Despite these benign-seeming proposals, the bill had prominent critics, and, sadly, those critics seem to have prevailed. In a September editorial, The Washington Post claimed that it would “allow employees and courts to intrude too far into core business decisions.” In The New York Times, Christina Hoff Sommers of the American Enterprise Institute wrote that “mountains of research [show] that discrimination plays little role in pay disparities between men and women.” And Diana Furchtgott-Roth of the Hudson Institute criticized the bill for responding to a “false problem,” claiming to debunk the “myth of the 77 cent pay gap.”

It’s true that proponents of wage-gap reform often justify its necessity by citing the somewhat misleading statistic that women are paid only 77 cents for every dollar that a man earns (see Obama’s statement from last July or Valerie Jarrett’s September editorial in the Post). The statistic is misleading not because it’s mythical, but because factors that are unrelated to discrimination contribute to this difference, like the fact that occupations dominated by women—such as nursing or teaching—tend to be lower-paying, or that women often choose to take time off to have children, thus slowing the accumulation of professional experience. These conditions might be unfortunate (it’s not as though women chose to go into these fields because they pay less), but they do not necessarily illustrate injustice.

But, even accounting for legitimate factors for pay inequality, there is significant evidence that women are still paid less than men. For example, consider the finding, in a report published by the American Association of University Women (AAUW), that, just one year after graduating from college, women earn on average only 80 percent of what men earn. The fact that women tend to chose majors that result in lower-paying professions explains some of the difference, but, even among male and female graduates within a single major, women almost always earn less. (History is the only major of the 12 majors included in the report in which female graduates earn more than male graduates.)

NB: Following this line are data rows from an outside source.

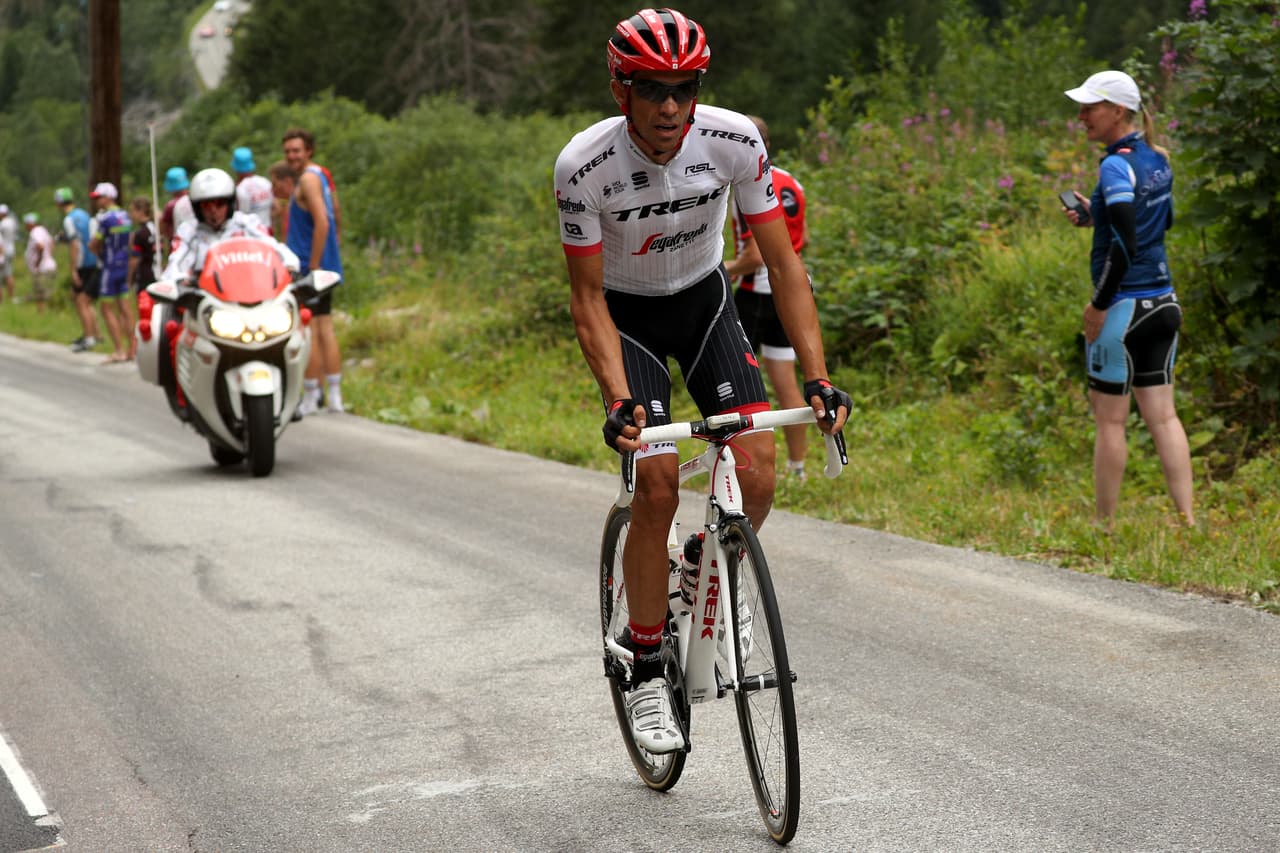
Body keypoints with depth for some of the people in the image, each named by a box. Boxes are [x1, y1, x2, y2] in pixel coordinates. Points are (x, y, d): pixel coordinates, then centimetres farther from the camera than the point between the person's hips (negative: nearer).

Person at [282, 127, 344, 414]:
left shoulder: (308, 179, -13)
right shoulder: (320, 175, 16)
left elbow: (322, 223, -23)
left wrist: (312, 267, -22)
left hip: (309, 267, -10)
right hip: (326, 268, 10)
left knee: (309, 331, -6)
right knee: (325, 329, 10)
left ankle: (310, 398, -3)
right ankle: (334, 396, 11)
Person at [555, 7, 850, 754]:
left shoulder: (734, 140, -24)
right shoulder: (585, 165, -28)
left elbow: (784, 263, -18)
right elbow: (587, 297, -20)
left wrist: (818, 378, -26)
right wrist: (618, 400, -33)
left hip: (704, 300, 2)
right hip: (626, 314, -2)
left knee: (759, 475, -15)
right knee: (658, 487, -17)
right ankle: (647, 675, -3)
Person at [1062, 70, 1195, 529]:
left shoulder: (1117, 166, -16)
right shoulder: (1157, 159, 9)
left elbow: (1125, 244, -22)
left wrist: (1098, 304, -16)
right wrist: (1096, 214, 18)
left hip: (1125, 306, -8)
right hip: (1163, 302, 8)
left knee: (1109, 420, 2)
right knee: (1162, 416, 9)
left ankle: (1104, 525, 9)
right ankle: (1188, 520, 6)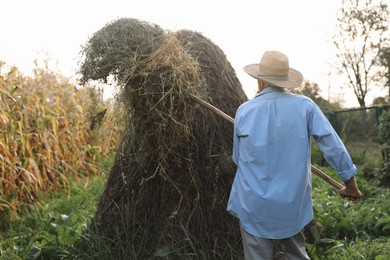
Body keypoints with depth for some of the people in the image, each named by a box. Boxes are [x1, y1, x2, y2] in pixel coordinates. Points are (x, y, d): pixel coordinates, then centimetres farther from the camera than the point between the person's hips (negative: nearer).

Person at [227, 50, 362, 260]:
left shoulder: (244, 111, -4)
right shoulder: (305, 106, -5)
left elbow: (237, 158, 6)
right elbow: (333, 144, -7)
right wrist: (350, 182, 3)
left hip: (254, 205, -1)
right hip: (292, 203, 1)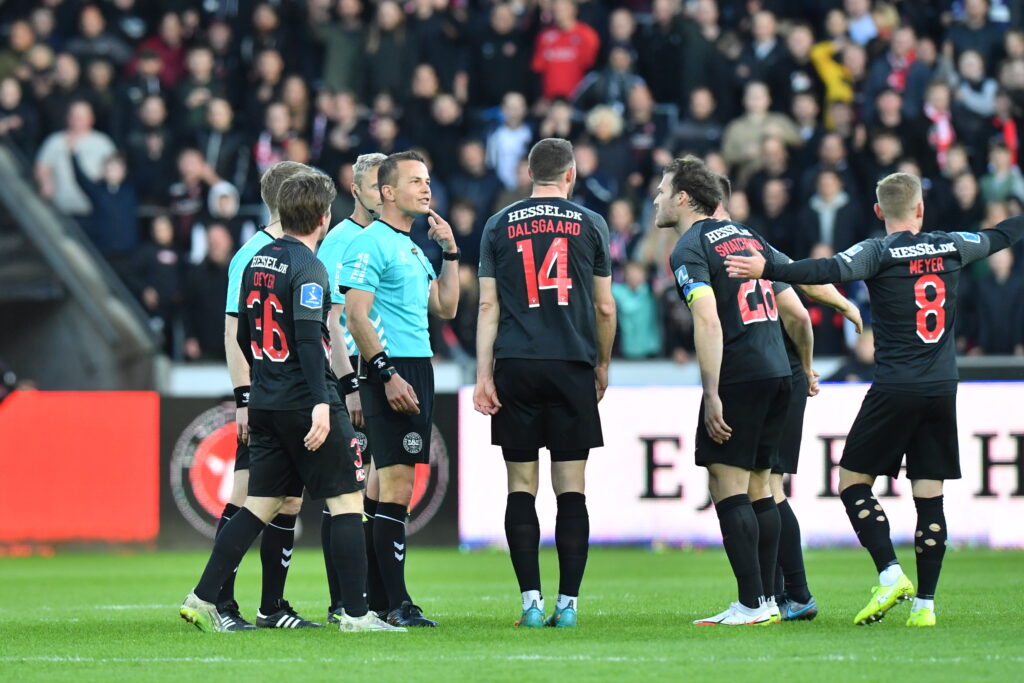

Ten years after graduating, after controlling for “job and workplace, demographic and experience, and education and training,” an unexplained pay gap of 12 percent between men and women remains, the AAUW report states. Such unexplained gaps also exist within the federal government. A report issued by the Government Accountability Office found that an 11-cent wage gap existed between men and women in the federal workforce and that 7 cents of that gap was not explicable by education or experience. Even in Furchtgott-Roth’s analysis of wage disparities among different data sets—which she adjusts to incorporate “appropriate” variables that she deemed missing from the data—in no instance were women’s earnings on par with men’s. Is it acceptable that, according to her adjusted analysis, the Bureau of Labor Statistics should report only a 13-cent difference (rather than the stated 20-cent difference)? How about no difference?

And, while the pay gap is shrinking, the rate at which male and female salaries are converging appears to be slowing down. A Cornell study from 2006 found that the wage gap between men and women decreased much faster in the 1980s than in the 1990s. Of course, this sorry fact might be explained by any number of factors unrelated to discrimination—many of which are considered in the paper—but the largest factor, according to the authors, was that, in the ’80s, the “unexplained” gender wage gap fell much faster than in the ’90s.

There is something inherently unsatisfying about legislation justified by an “unexplained” inequality—especially since the laws intended to prevent such inequalities from arising are already on the books. But the very fact that the Equal Pay Act has been around for almost 50 years and women still earn less than men for the same work, should generate support for this act. Just because we can’t explain the problem does not mean that we shouldn’t sharpen the tools that people have to fight it.